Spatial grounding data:
=== Section Start ===

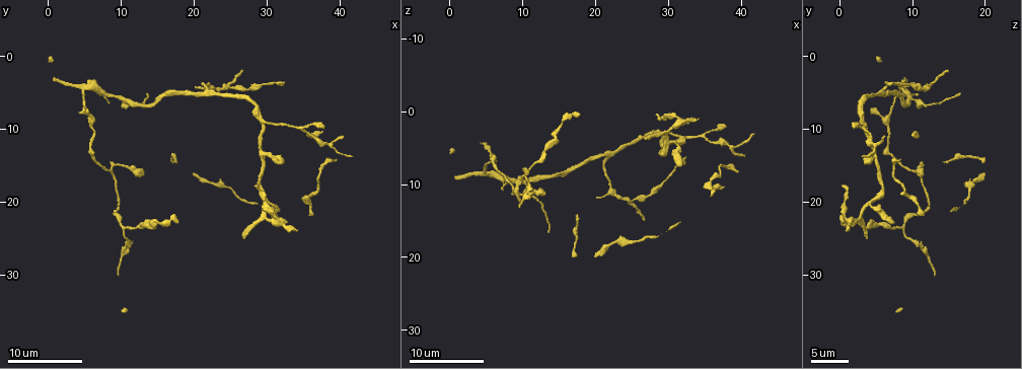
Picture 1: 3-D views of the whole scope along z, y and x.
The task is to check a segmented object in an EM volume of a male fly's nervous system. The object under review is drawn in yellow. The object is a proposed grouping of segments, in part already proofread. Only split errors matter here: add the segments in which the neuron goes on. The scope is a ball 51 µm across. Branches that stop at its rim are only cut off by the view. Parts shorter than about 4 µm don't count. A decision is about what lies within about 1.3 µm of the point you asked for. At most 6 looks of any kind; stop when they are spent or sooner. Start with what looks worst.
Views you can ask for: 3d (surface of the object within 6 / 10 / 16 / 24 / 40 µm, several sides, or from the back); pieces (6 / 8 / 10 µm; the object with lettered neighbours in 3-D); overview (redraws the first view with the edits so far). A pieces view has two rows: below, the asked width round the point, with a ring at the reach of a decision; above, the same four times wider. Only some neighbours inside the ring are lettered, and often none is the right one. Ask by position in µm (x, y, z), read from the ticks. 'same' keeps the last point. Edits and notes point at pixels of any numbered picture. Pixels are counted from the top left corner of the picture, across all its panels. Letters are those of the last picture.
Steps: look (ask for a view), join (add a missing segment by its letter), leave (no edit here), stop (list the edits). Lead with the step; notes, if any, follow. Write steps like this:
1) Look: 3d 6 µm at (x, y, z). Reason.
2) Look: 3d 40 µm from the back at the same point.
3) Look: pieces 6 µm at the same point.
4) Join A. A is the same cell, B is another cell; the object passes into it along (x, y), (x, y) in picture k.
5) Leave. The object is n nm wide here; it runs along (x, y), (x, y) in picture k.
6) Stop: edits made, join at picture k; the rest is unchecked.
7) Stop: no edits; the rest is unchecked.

Look: pieces 6 µm at (28.5, 18.0, 0.5). Branch stops here.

=== Section End ===

The lines in the records above that include the word "along" must be copied out.

Picture 1: 3-D views of the whole scope along z, y and x.
4) Join A. A is the same cell, B is another cell; the object passes into it along (x, y), (x, y) in picture k.
5) Leave. The object is n nm wide here; it runs along (x, y), (x, y) in picture k.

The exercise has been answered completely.